(Beginning of Supplied data)
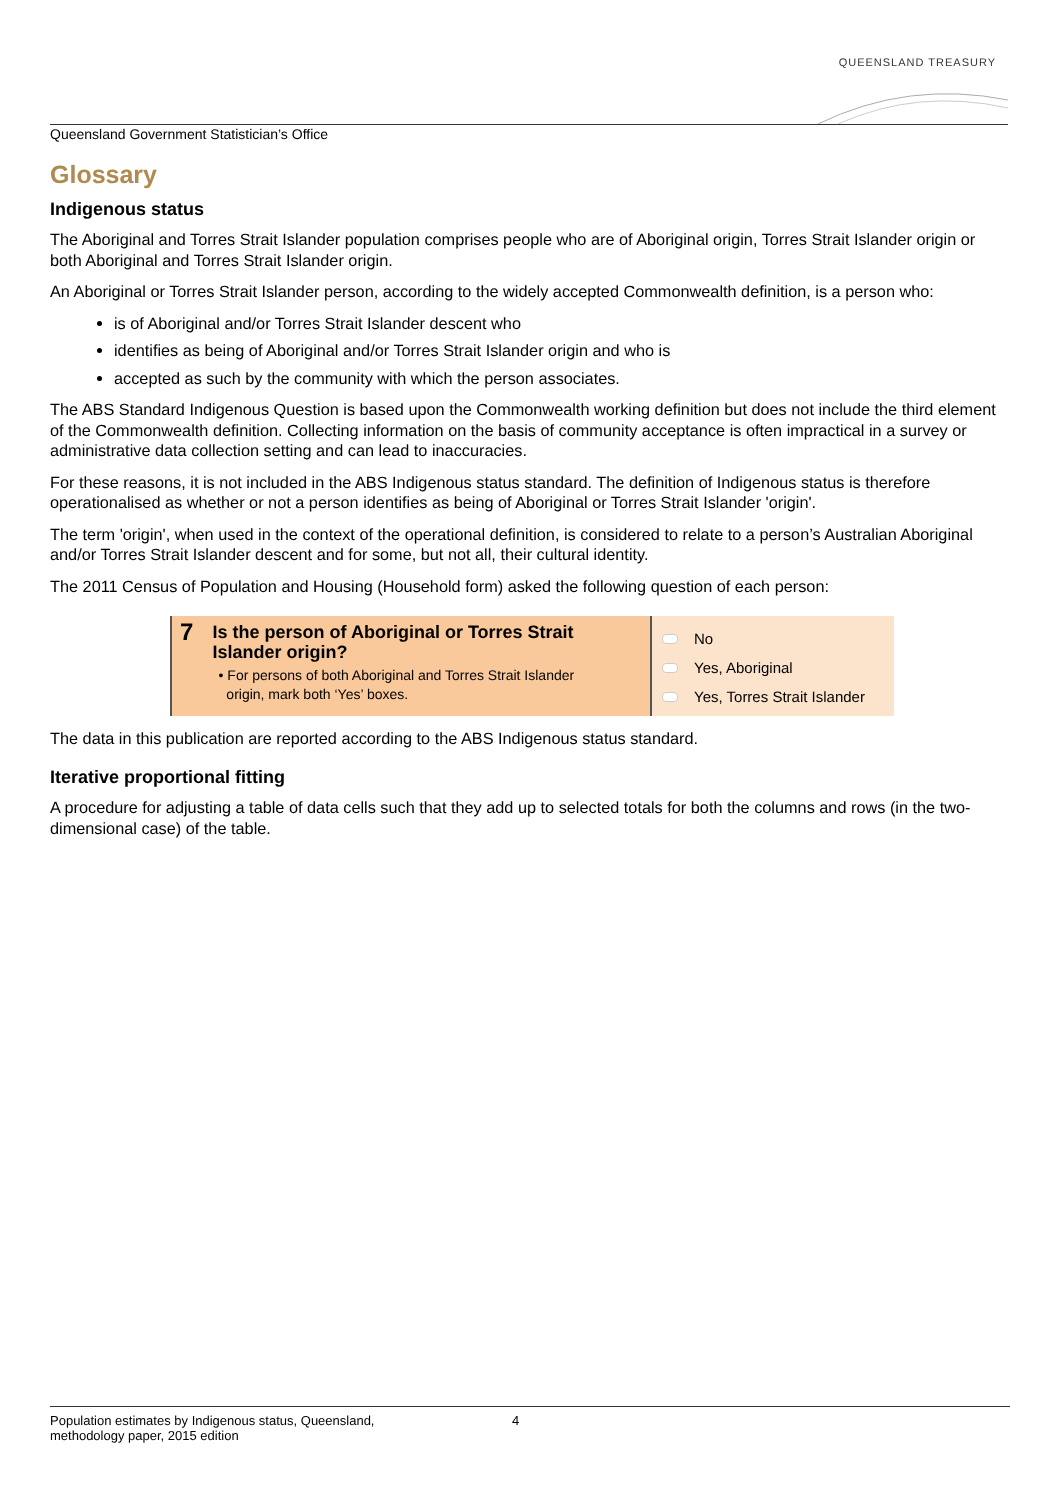QUEENSLAND TREASURY
Queensland Government Statistician’s Office
Glossary
Indigenous status
The Aboriginal and Torres Strait Islander population comprises people who are of Aboriginal origin, Torres Strait Islander origin or both Aboriginal and Torres Strait Islander origin.
An Aboriginal or Torres Strait Islander person, according to the widely accepted Commonwealth definition, is a person who:
is of Aboriginal and/or Torres Strait Islander descent who
identifies as being of Aboriginal and/or Torres Strait Islander origin and who is
accepted as such by the community with which the person associates.
The ABS Standard Indigenous Question is based upon the Commonwealth working definition but does not include the third element of the Commonwealth definition. Collecting information on the basis of community acceptance is often impractical in a survey or administrative data collection setting and can lead to inaccuracies.
For these reasons, it is not included in the ABS Indigenous status standard. The definition of Indigenous status is therefore operationalised as whether or not a person identifies as being of Aboriginal or Torres Strait Islander 'origin'.
The term 'origin', when used in the context of the operational definition, is considered to relate to a person’s Australian Aboriginal and/or Torres Strait Islander descent and for some, but not all, their cultural identity.
The 2011 Census of Population and Housing (Household form) asked the following question of each person:
7
Is the person of Aboriginal or Torres Strait Islander origin?
• For persons of both Aboriginal and Torres Strait Islander
origin, mark both ‘Yes’ boxes.
No
Yes, Aboriginal
Yes, Torres Strait Islander
The data in this publication are reported according to the ABS Indigenous status standard.
Iterative proportional fitting
A procedure for adjusting a table of data cells such that they add up to selected totals for both the columns and rows (in the two-dimensional case) of the table.
Population estimates by Indigenous status, Queensland,
methodology paper, 2015 edition
4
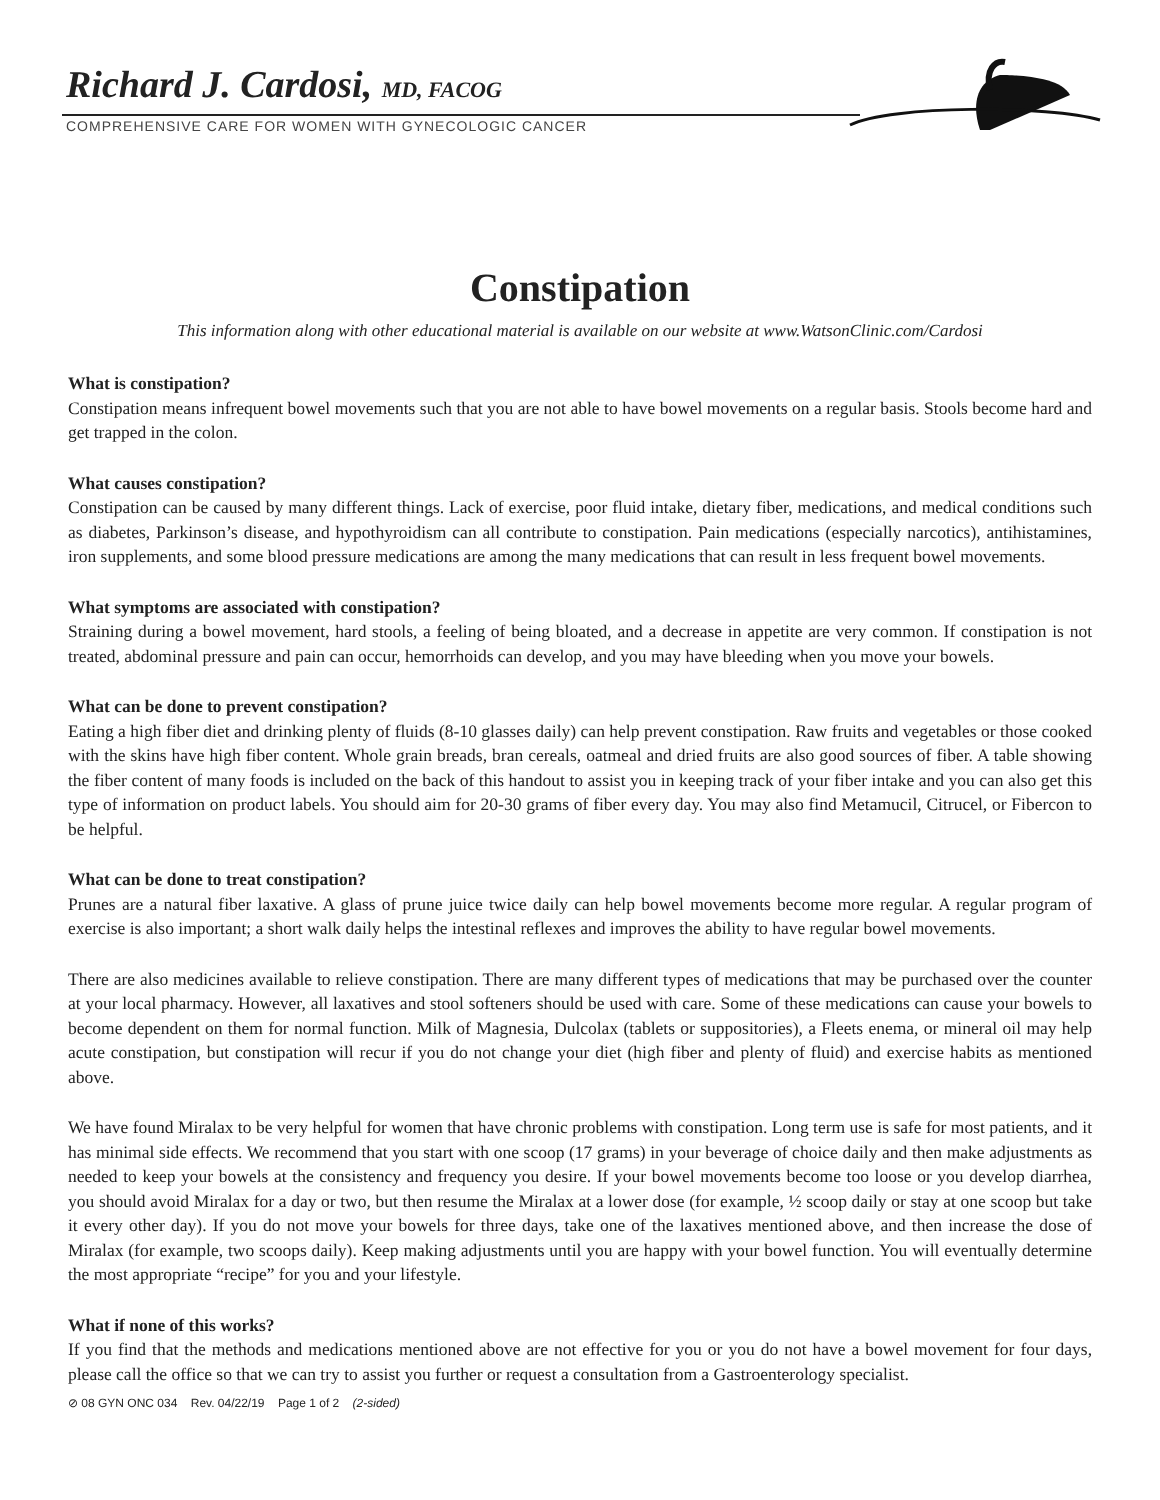Richard J. Cardosi, MD, FACOG
COMPREHENSIVE CARE FOR WOMEN WITH GYNECOLOGIC CANCER
Constipation
This information along with other educational material is available on our website at www.WatsonClinic.com/Cardosi
What is constipation?
Constipation means infrequent bowel movements such that you are not able to have bowel movements on a regular basis. Stools become hard and get trapped in the colon.
What causes constipation?
Constipation can be caused by many different things. Lack of exercise, poor fluid intake, dietary fiber, medications, and medical conditions such as diabetes, Parkinson’s disease, and hypothyroidism can all contribute to constipation. Pain medications (especially narcotics), antihistamines, iron supplements, and some blood pressure medications are among the many medications that can result in less frequent bowel movements.
What symptoms are associated with constipation?
Straining during a bowel movement, hard stools, a feeling of being bloated, and a decrease in appetite are very common. If constipation is not treated, abdominal pressure and pain can occur, hemorrhoids can develop, and you may have bleeding when you move your bowels.
What can be done to prevent constipation?
Eating a high fiber diet and drinking plenty of fluids (8-10 glasses daily) can help prevent constipation. Raw fruits and vegetables or those cooked with the skins have high fiber content. Whole grain breads, bran cereals, oatmeal and dried fruits are also good sources of fiber. A table showing the fiber content of many foods is included on the back of this handout to assist you in keeping track of your fiber intake and you can also get this type of information on product labels. You should aim for 20-30 grams of fiber every day. You may also find Metamucil, Citrucel, or Fibercon to be helpful.
What can be done to treat constipation?
Prunes are a natural fiber laxative. A glass of prune juice twice daily can help bowel movements become more regular. A regular program of exercise is also important; a short walk daily helps the intestinal reflexes and improves the ability to have regular bowel movements.
There are also medicines available to relieve constipation. There are many different types of medications that may be purchased over the counter at your local pharmacy. However, all laxatives and stool softeners should be used with care. Some of these medications can cause your bowels to become dependent on them for normal function. Milk of Magnesia, Dulcolax (tablets or suppositories), a Fleets enema, or mineral oil may help acute constipation, but constipation will recur if you do not change your diet (high fiber and plenty of fluid) and exercise habits as mentioned above.
We have found Miralax to be very helpful for women that have chronic problems with constipation. Long term use is safe for most patients, and it has minimal side effects. We recommend that you start with one scoop (17 grams) in your beverage of choice daily and then make adjustments as needed to keep your bowels at the consistency and frequency you desire. If your bowel movements become too loose or you develop diarrhea, you should avoid Miralax for a day or two, but then resume the Miralax at a lower dose (for example, ½ scoop daily or stay at one scoop but take it every other day). If you do not move your bowels for three days, take one of the laxatives mentioned above, and then increase the dose of Miralax (for example, two scoops daily). Keep making adjustments until you are happy with your bowel function. You will eventually determine the most appropriate “recipe” for you and your lifestyle.
What if none of this works?
If you find that the methods and medications mentioned above are not effective for you or you do not have a bowel movement for four days, please call the office so that we can try to assist you further or request a consultation from a Gastroenterology specialist.
⊘ 08 GYN ONC 034 Rev. 04/22/19 Page 1 of 2 (2-sided)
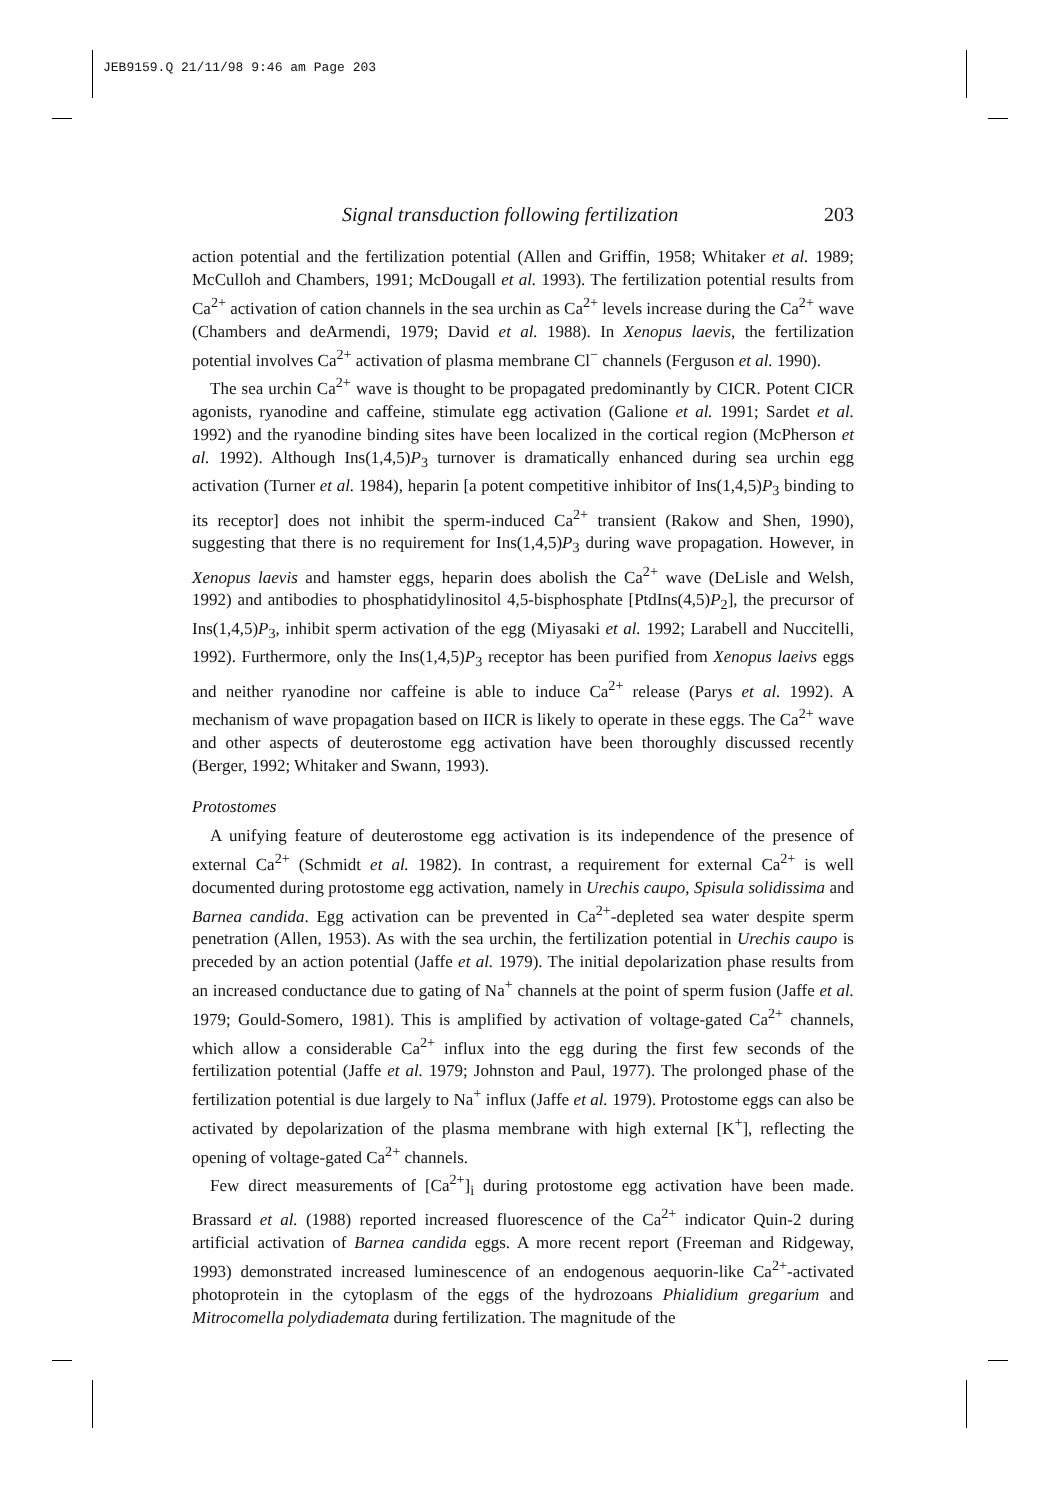JEB9159.Q 21/11/98 9:46 am Page 203
Signal transduction following fertilization 203
action potential and the fertilization potential (Allen and Griffin, 1958; Whitaker et al. 1989; McCulloh and Chambers, 1991; McDougall et al. 1993). The fertilization potential results from Ca<sup>2+</sup> activation of cation channels in the sea urchin as Ca<sup>2+</sup> levels increase during the Ca<sup>2+</sup> wave (Chambers and deArmendi, 1979; David et al. 1988). In Xenopus laevis, the fertilization potential involves Ca<sup>2+</sup> activation of plasma membrane Cl<sup>−</sup> channels (Ferguson et al. 1990).
The sea urchin Ca<sup>2+</sup> wave is thought to be propagated predominantly by CICR. Potent CICR agonists, ryanodine and caffeine, stimulate egg activation (Galione et al. 1991; Sardet et al. 1992) and the ryanodine binding sites have been localized in the cortical region (McPherson et al. 1992). Although Ins(1,4,5)P<sub>3</sub> turnover is dramatically enhanced during sea urchin egg activation (Turner et al. 1984), heparin [a potent competitive inhibitor of Ins(1,4,5)P<sub>3</sub> binding to its receptor] does not inhibit the sperm-induced Ca<sup>2+</sup> transient (Rakow and Shen, 1990), suggesting that there is no requirement for Ins(1,4,5)P<sub>3</sub> during wave propagation. However, in Xenopus laevis and hamster eggs, heparin does abolish the Ca<sup>2+</sup> wave (DeLisle and Welsh, 1992) and antibodies to phosphatidylinositol 4,5-bisphosphate [PtdIns(4,5)P<sub>2</sub>], the precursor of Ins(1,4,5)P<sub>3</sub>, inhibit sperm activation of the egg (Miyasaki et al. 1992; Larabell and Nuccitelli, 1992). Furthermore, only the Ins(1,4,5)P<sub>3</sub> receptor has been purified from Xenopus laeivs eggs and neither ryanodine nor caffeine is able to induce Ca<sup>2+</sup> release (Parys et al. 1992). A mechanism of wave propagation based on IICR is likely to operate in these eggs. The Ca<sup>2+</sup> wave and other aspects of deuterostome egg activation have been thoroughly discussed recently (Berger, 1992; Whitaker and Swann, 1993).
Protostomes
A unifying feature of deuterostome egg activation is its independence of the presence of external Ca<sup>2+</sup> (Schmidt et al. 1982). In contrast, a requirement for external Ca<sup>2+</sup> is well documented during protostome egg activation, namely in Urechis caupo, Spisula solidissima and Barnea candida. Egg activation can be prevented in Ca<sup>2+</sup>-depleted sea water despite sperm penetration (Allen, 1953). As with the sea urchin, the fertilization potential in Urechis caupo is preceded by an action potential (Jaffe et al. 1979). The initial depolarization phase results from an increased conductance due to gating of Na<sup>+</sup> channels at the point of sperm fusion (Jaffe et al. 1979; Gould-Somero, 1981). This is amplified by activation of voltage-gated Ca<sup>2+</sup> channels, which allow a considerable Ca<sup>2+</sup> influx into the egg during the first few seconds of the fertilization potential (Jaffe et al. 1979; Johnston and Paul, 1977). The prolonged phase of the fertilization potential is due largely to Na<sup>+</sup> influx (Jaffe et al. 1979). Protostome eggs can also be activated by depolarization of the plasma membrane with high external [K<sup>+</sup>], reflecting the opening of voltage-gated Ca<sup>2+</sup> channels.
Few direct measurements of [Ca<sup>2+</sup>]<sub>i</sub> during protostome egg activation have been made. Brassard et al. (1988) reported increased fluorescence of the Ca<sup>2+</sup> indicator Quin-2 during artificial activation of Barnea candida eggs. A more recent report (Freeman and Ridgeway, 1993) demonstrated increased luminescence of an endogenous aequorin-like Ca<sup>2+</sup>-activated photoprotein in the cytoplasm of the eggs of the hydrozoans Phialidium gregarium and Mitrocomella polydiademata during fertilization. The magnitude of the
(End of Supplied data)
Directions —
Working from the material above, retype exactly the lines from the one with "Eating a high" through the one with "Prunes are a", both included, and only those lines.

Written reply —
Eating a high fiber diet and drinking plenty of fluids (8-10 glasses daily) can help prevent constipation. Raw fruits and vegetables or those cooked with the skins have high fiber content. Whole grain breads, bran cereals, oatmeal and dried fruits are also good sources of fiber. A table showing the fiber content of many foods is included on the back of this handout to assist you in keeping track of your fiber intake and you can also get this type of information on product labels. You should aim for 20-30 grams of fiber every day. You may also find Metamucil, Citrucel, or Fibercon to be helpful.
What can be done to treat constipation?
Prunes are a natural fiber laxative. A glass of prune juice twice daily can help bowel movements become more regular. A regular program of exercise is also important; a short walk daily helps the intestinal reflexes and improves the ability to have regular bowel movements.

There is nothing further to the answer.